Reviews

“Feuerman’s figures seem capable of thought. They evoke an inward life, which invited the viewer’s speculation as well as signals the distance between them and us. We can never know what they might be thinking. And perhaps that’s the point.”

John Yau, Art Critic, Poet, Essayist, Editor, and Professor



“Feuerman’s is a vein of realism so far untapped; a significant intersection of classical illusion, unforgiving realism and eloquently silent objectivity. What we see is a common grounds of abstraction; a confluence of realisms that render “classicism,” “realism” and “non-objectivity” as incidental and merely exhibited properties of that work.”

Stephen C. Foster, Expert in Early Twentieth Century, European, and mid-twentieth Century American Art, Renowned Art Historian, Author, and Curator



“Each and everybody is meticulously rendered, and alive with urgent feeling, even when it is no more than a fragment – a torso or foot, a face of elbow – symbolize of a grander femininity, indeed, of the eternal feminine. Feuerman clearly knows the female body from the emotional inside as well as the physical outside.”
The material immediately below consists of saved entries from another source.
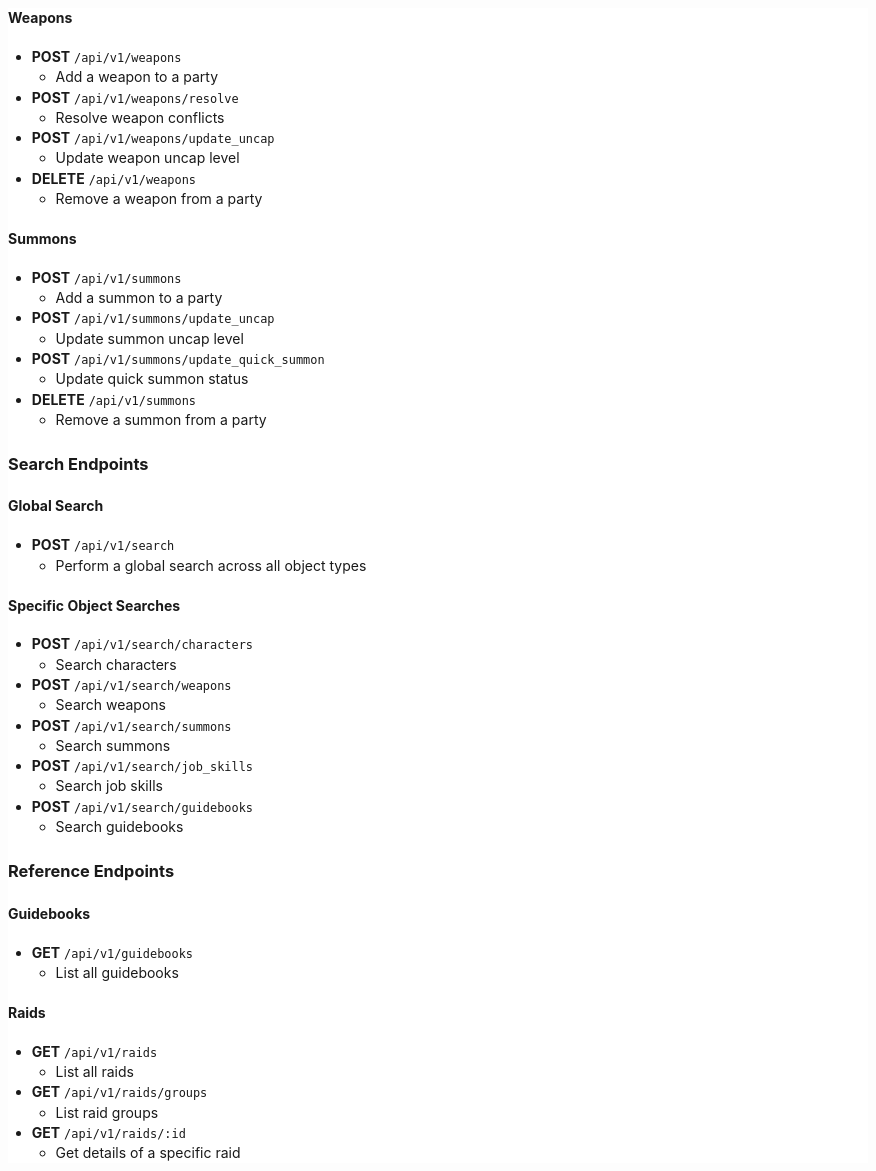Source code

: #### Weapons
- **POST** `/api/v1/weapons`
  - Add a weapon to a party
- **POST** `/api/v1/weapons/resolve`
  - Resolve weapon conflicts
- **POST** `/api/v1/weapons/update_uncap`
  - Update weapon uncap level
- **DELETE** `/api/v1/weapons`
  - Remove a weapon from a party

#### Summons
- **POST** `/api/v1/summons`
  - Add a summon to a party
- **POST** `/api/v1/summons/update_uncap`
  - Update summon uncap level
- **POST** `/api/v1/summons/update_quick_summon`
  - Update quick summon status
- **DELETE** `/api/v1/summons`
  - Remove a summon from a party

### Search Endpoints

#### Global Search
- **POST** `/api/v1/search`
  - Perform a global search across all object types

#### Specific Object Searches
- **POST** `/api/v1/search/characters`
  - Search characters
- **POST** `/api/v1/search/weapons`
  - Search weapons
- **POST** `/api/v1/search/summons`
  - Search summons
- **POST** `/api/v1/search/job_skills`
  - Search job skills
- **POST** `/api/v1/search/guidebooks`
  - Search guidebooks

### Reference Endpoints

#### Guidebooks
- **GET** `/api/v1/guidebooks`
  - List all guidebooks

#### Raids
- **GET** `/api/v1/raids`
  - List all raids
- **GET** `/api/v1/raids/groups`
  - List raid groups
- **GET** `/api/v1/raids/:id`
  - Get details of a specific raid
Donald Kuspit, Renowned Art Critic, Author, Editor of Art Criticism, and Teacher



“Carole Feuerman’s art touches on a wide variety of personal emotions, centered on the human figure, and mainly women, Feuerman is indisputably the American doyenne of realistic figure sculpture.”

John T. Spike, Noted Art Historian of Italian Art of the Fifteenth through the Eighteenth, Director of the Florence Biennale, and Author



“Her creation performances are reminiscent of Jackson Pollock’s gestural paintings, yet they bring the fourth dimension of time into the three dimensional forms.”

Lisa Paul Streitfeld, Art Critic, Curator, Artist



“Feuerman’s Fragmentary sculptures grow on one as they are meant to do. She chooses familiar themes and movements. Feuerman’s art allows and encourages flights of fantasy, and involve us with an intimacy unexpected at first glance.”

Margaret Kelly, Curator, the FORBES Magazine collection



“Feuerman’s bronze castings are a brilliant example of deconstruction/reinvention of the perennial classical/contra classical dialogue. Carole A. Feuerman’s recent work gives contemporary meaning to the ancient adage, out of the fire comes life.”

George Nelson Preston, Ph.D. Department of Art CCNY/CUNY, 1999



“It can be said that the true measure of an artist’s credibility is how clearly the arc of her work parallels the trajectory of her life. Like Picasso or Pollack, as the artist matures and develops mastery of craft, the work itself becomes more simplified or abstract.”

Tarssa Yazdau, Writer & Artist



“Feuerman transforms her personal optimism and pain into her sculpture. Her work has great magnetism and demands interaction between the artist as a storyteller and the viewer. We reflect and are transformed by her work.”

Faustino Quintanilla, Director of QCC Art Museum / CUNY



“Carole Feuerman knows there is gloom in the world, but she wants the viewer to share her celebration of life. It is the life that she breathes into the pieces after months of work that make them exist. And exist they do, as important contemporary sculptures that will prove themselves over the years.”

Richard Shack, Emeritus Board Chairman of the Museum of Contemporary Art, Los Angeles, Founder of NMMA, Board Member of Whitney Museum, 100 top art collectors



“For me, contact with the figure — eyes closed — creates a kind of interiority or intimacy that feels both voyeuristic and revelatory.”